From a medical student’s perspective, I found Dr. S’s practice to be unique and in a way… idealistic. In our first and second years of medical school, we are taught to perform the idealistic patient interview and physical exam that, when done thoroughly, take anywhere from 30 minutes to 1 hour to complete. We are also trained in the skills of bedside manner. When our actual clinical years of training begin during third year, we throw away two years of instruction, and instead fumble through 10-15 minute interviews/physicals. Sad as it may be, that is exactly what happens to most medical students. Fortunately, I was given the opportunity during my family medicine rotation to experience the ideal patient encounter. I can see how this model of family practice provides doctors with greater satisfaction and enjoyment over the style that forces physicians to see a larger volume of patients.

From a personal perspective, learning about micro practices has opened up new career possibilities. More and more I am discovering how much I enjoy life outside of my career. While I am almost certain surgery will continue to interest me, I am equally certain that my family and social life outside of medicine will become (if it is not already) more important to me. Weeks into my surgery rotation, I am realizing that surgery will most likely require my attention full-time or for even longer hours, while family medicine, especially micro and concierge type practices afford much more flexibility in time.
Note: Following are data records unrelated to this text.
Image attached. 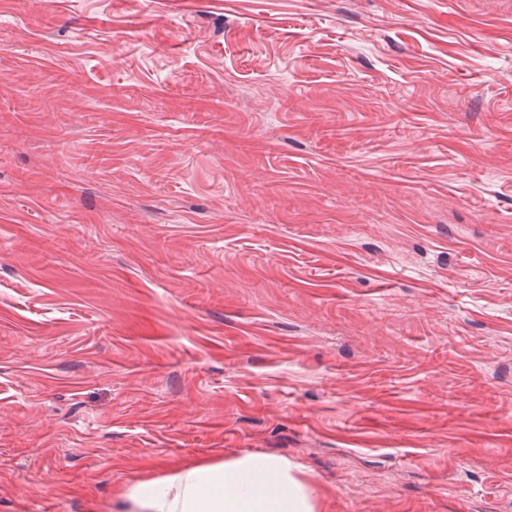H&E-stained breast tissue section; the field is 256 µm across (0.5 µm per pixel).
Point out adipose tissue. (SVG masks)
I'll return each mask as SVG.
<instances>
[{
	"mask_svg": "<svg viewBox=\"0 0 512 512\" xmlns=\"http://www.w3.org/2000/svg\"><path fill=\"white\" fill-rule=\"evenodd\" d=\"M126 512H314L287 461L263 454L198 464L127 487Z\"/></svg>",
	"mask_w": 512,
	"mask_h": 512,
	"instance_id": "adipose-tissue-1",
	"label": "adipose tissue"
}]
</instances>
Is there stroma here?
<instances>
[{"label": "stroma", "mask_w": 512, "mask_h": 512, "mask_svg": "<svg viewBox=\"0 0 512 512\" xmlns=\"http://www.w3.org/2000/svg\"><path fill=\"white\" fill-rule=\"evenodd\" d=\"M249 453L512 512V0H0V512Z\"/></svg>", "instance_id": "1"}]
</instances>
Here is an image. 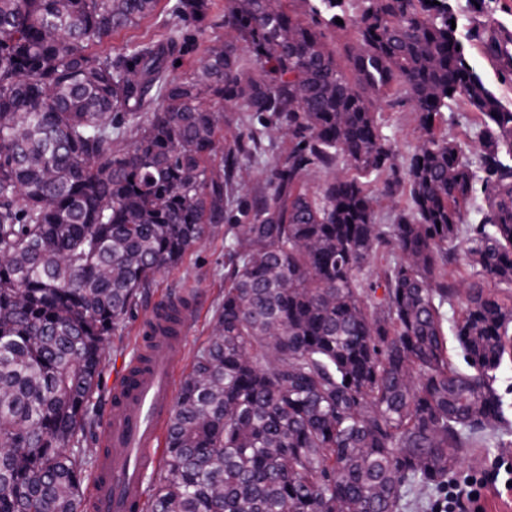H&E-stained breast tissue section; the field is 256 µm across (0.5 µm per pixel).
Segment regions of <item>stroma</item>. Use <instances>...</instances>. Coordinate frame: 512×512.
<instances>
[{"label": "stroma", "instance_id": "1", "mask_svg": "<svg viewBox=\"0 0 512 512\" xmlns=\"http://www.w3.org/2000/svg\"><path fill=\"white\" fill-rule=\"evenodd\" d=\"M451 4L458 19L460 35H467L477 22L487 20L512 32V0H483L482 6L478 8L474 7L473 0H451ZM173 23L170 14L157 12L139 25L112 34L98 45L97 50L104 54L120 51L126 46L163 34ZM375 111L383 132L394 142L399 161H406L413 154L422 135L416 113L412 112L408 104L391 105L381 99L376 100ZM440 129L471 148L479 146L481 121L478 114L463 102L450 104L445 109ZM290 145L287 131H265L262 154L242 163L239 186L228 207L231 214H238L242 205L249 203L256 192L268 191L269 171L286 156ZM231 243L228 224H221L188 251L178 266L158 274L153 286L143 291L121 335L111 337L106 346L99 388L95 395L101 423L88 433V447L100 448L104 445L102 422L112 414L114 385L130 366L142 343L144 324L161 304L191 291L195 294V300L190 308L183 350L173 363L177 380H184L189 373L195 354L208 344L213 334L215 309L224 298V262ZM452 272L459 295L452 304L442 308L448 322L453 323L462 318L466 294L475 282L481 284L485 293L496 296L500 302L512 307V283H504L490 276L475 278L472 269L463 259L453 266ZM491 384L503 401V418L488 425L481 439L465 450L456 466L457 471L486 469L498 457L512 456V356L505 357L502 365L493 371Z\"/></svg>", "mask_w": 512, "mask_h": 512}]
</instances>
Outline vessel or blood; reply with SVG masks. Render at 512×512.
I'll return each mask as SVG.
<instances>
[{"label":"vessel or blood","instance_id":"obj_1","mask_svg":"<svg viewBox=\"0 0 512 512\" xmlns=\"http://www.w3.org/2000/svg\"><path fill=\"white\" fill-rule=\"evenodd\" d=\"M183 326L155 330L145 362L116 388L120 401L105 433L108 447L98 463L90 494L96 512H130L143 500L144 465L152 456L173 402V362Z\"/></svg>","mask_w":512,"mask_h":512}]
</instances>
Though I am even more conflicted now about choosing a medical specialty, I am glad to have had such a unique opportunity with Dr. S. So I will close this entry by saying thank you, and I hope in the future to have the opportunity to write of my own experiences with private practice if that is where my career takes me.

Andrew Wong, MS3

A belated thank you, Andrew, for your thoughts and honest opinions.

One positive consequence of posting this 2 years late is that I can look up what has happened to Andrew since then. He was selected as one of the participants in USC Keck School of Medicine Dean's "Year for Research" Program for Medical Students for 2008-2009, doing research in orthopedic surgery in Pittsburgh.

I suspect he is now finishing his 4th year, preparing to graduate from medical school, and getting ready to pursue his dreams. Good luck, Andrew, and I hope you find that ideal balance between career and personal life. This is the wish I have for all physicians. And, of course, especially for solo docs.